● Job
Filter this data down to the lines that hold "library", and copy them.

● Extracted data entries
*****

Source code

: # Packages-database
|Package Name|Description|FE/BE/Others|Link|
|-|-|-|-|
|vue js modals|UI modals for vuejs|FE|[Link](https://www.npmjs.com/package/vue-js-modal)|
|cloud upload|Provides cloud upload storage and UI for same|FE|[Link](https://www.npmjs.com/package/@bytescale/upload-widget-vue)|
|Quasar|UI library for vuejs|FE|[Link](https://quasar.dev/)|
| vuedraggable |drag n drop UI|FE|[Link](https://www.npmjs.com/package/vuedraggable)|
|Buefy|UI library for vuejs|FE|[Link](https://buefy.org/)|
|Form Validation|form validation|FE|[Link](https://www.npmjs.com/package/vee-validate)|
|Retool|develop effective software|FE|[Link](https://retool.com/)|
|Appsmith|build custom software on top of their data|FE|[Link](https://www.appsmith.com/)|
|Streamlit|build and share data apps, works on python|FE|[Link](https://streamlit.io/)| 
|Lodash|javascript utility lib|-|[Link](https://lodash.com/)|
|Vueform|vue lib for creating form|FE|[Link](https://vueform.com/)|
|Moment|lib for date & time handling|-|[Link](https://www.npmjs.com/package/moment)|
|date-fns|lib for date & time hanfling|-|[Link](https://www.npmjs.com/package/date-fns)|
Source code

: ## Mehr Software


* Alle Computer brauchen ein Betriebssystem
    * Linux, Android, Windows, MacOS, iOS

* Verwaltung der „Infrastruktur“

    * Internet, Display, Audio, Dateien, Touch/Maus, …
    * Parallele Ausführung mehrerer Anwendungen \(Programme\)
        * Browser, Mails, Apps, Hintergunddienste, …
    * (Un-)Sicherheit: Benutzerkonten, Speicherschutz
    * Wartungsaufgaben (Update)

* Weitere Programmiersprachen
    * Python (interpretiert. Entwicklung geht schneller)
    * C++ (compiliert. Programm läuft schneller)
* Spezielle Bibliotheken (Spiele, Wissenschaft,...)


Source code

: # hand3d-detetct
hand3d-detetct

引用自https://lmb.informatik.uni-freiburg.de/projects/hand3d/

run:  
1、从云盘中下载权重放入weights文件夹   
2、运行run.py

*****

● Finished exercise
|Quasar|UI library for vuejs|FE|[Link](https://quasar.dev/)|
|Buefy|UI library for vuejs|FE|[Link](https://buefy.org/)|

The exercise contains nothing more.